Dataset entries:
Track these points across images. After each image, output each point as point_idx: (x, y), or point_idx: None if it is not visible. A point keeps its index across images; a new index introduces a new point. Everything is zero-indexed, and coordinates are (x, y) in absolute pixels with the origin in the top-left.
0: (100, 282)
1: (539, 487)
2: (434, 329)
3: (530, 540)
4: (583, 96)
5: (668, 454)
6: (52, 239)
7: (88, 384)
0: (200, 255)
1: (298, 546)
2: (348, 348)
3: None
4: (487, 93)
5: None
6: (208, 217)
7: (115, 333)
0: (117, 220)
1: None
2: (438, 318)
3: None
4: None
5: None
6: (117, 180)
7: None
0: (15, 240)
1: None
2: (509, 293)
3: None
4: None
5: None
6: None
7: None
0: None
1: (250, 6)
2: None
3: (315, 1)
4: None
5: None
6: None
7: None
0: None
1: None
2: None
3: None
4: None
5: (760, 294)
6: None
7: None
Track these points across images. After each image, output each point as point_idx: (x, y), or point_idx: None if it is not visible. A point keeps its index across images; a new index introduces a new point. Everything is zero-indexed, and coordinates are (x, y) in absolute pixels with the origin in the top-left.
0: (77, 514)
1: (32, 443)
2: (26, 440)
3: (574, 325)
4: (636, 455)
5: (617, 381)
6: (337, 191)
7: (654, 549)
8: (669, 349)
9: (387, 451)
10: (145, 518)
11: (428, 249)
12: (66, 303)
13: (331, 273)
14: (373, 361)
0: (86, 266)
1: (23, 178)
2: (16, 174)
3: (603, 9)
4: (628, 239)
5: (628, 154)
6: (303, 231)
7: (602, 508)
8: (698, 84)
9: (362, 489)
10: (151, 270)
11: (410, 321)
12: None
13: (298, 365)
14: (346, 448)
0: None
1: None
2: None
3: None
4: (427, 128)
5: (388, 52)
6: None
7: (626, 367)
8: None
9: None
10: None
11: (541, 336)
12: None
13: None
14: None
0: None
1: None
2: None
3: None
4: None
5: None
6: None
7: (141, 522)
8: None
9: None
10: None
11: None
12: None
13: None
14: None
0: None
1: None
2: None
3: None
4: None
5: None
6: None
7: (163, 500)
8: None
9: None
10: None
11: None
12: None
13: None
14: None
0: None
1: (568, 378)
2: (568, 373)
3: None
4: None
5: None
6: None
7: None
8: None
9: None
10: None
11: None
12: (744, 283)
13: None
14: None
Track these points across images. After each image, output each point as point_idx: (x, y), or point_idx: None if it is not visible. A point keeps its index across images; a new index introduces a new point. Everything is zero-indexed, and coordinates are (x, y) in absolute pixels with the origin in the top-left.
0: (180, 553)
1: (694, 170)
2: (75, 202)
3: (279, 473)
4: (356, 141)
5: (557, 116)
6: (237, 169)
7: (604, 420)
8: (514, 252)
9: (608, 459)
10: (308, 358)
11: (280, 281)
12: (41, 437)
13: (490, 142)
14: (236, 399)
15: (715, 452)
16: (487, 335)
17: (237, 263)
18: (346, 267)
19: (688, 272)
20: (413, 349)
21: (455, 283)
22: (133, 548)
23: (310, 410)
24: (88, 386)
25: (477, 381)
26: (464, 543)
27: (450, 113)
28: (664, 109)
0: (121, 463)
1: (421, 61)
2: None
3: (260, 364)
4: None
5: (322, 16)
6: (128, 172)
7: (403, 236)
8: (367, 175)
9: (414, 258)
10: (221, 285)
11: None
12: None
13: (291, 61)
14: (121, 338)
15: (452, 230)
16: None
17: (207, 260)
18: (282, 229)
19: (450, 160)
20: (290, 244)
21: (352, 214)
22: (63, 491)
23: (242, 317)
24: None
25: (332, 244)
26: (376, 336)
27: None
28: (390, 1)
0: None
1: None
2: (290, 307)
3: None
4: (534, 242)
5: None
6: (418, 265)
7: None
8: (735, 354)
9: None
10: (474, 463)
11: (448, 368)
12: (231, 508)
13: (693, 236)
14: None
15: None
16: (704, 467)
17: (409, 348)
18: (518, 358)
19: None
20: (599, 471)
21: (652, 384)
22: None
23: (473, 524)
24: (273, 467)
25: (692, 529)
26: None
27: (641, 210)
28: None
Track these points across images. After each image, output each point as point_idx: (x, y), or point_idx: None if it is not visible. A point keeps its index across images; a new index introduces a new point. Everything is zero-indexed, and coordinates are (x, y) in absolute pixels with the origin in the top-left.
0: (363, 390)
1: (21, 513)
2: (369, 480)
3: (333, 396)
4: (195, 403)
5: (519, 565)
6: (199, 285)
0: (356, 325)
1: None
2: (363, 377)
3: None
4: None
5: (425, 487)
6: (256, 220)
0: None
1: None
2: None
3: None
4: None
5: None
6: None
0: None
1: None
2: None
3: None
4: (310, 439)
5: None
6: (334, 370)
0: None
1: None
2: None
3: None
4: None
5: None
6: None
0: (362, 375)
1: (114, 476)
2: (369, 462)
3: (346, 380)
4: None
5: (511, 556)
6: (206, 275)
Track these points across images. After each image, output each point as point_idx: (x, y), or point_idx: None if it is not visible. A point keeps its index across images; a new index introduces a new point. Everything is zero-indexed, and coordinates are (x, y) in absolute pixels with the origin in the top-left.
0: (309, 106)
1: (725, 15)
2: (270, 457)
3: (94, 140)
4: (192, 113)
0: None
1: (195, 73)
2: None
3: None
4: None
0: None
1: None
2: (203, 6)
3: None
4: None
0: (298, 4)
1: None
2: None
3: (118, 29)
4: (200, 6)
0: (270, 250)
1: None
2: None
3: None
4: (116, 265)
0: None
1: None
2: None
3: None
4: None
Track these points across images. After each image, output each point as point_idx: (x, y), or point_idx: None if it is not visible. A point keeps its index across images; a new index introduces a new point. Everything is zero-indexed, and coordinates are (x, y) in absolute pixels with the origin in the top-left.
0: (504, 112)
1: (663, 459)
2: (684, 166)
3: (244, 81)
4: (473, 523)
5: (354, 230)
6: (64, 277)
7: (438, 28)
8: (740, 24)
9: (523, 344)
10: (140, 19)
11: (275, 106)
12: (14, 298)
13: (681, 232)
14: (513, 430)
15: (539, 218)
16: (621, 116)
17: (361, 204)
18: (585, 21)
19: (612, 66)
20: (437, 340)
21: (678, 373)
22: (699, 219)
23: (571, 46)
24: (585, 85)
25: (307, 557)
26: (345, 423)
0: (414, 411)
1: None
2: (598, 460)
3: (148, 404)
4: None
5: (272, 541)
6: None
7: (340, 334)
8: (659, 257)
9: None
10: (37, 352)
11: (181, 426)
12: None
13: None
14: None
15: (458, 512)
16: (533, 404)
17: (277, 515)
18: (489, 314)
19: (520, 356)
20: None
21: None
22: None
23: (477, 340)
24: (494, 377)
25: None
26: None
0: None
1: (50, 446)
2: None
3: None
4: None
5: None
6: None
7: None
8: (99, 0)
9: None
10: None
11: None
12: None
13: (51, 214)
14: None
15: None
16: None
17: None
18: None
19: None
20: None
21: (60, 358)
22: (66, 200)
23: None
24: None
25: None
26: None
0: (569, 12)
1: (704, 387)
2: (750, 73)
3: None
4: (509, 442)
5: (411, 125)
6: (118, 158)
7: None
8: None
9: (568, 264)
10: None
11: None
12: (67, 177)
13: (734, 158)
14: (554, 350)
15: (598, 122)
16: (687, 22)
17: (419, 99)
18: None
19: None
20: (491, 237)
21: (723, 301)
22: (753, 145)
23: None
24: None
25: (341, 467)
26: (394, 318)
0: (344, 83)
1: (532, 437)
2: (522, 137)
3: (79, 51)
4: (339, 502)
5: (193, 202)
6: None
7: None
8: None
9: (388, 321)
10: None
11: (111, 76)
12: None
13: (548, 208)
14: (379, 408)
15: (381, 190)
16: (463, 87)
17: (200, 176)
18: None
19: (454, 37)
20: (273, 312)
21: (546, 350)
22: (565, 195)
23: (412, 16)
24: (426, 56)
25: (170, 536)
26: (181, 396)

DIRECTIVE: Turn the stretch from the start of the records through the line containing "6: (52, 239)" into a numbered list, leaving out any blank lines.

CORRECT ANSWER:
1. Track these points across images. After each image, output each point as point_idx: (x, y), or point_idx: None if it is not visible. A point keeps its index across images; a new index introduces a new point. Everything is zero-indexed, and coordinates are (x, y) in absolute pixels with the origin in the top-left.
2. 0: (100, 282)
3. 1: (539, 487)
4. 2: (434, 329)
5. 3: (530, 540)
6. 4: (583, 96)
7. 5: (668, 454)
8. 6: (52, 239)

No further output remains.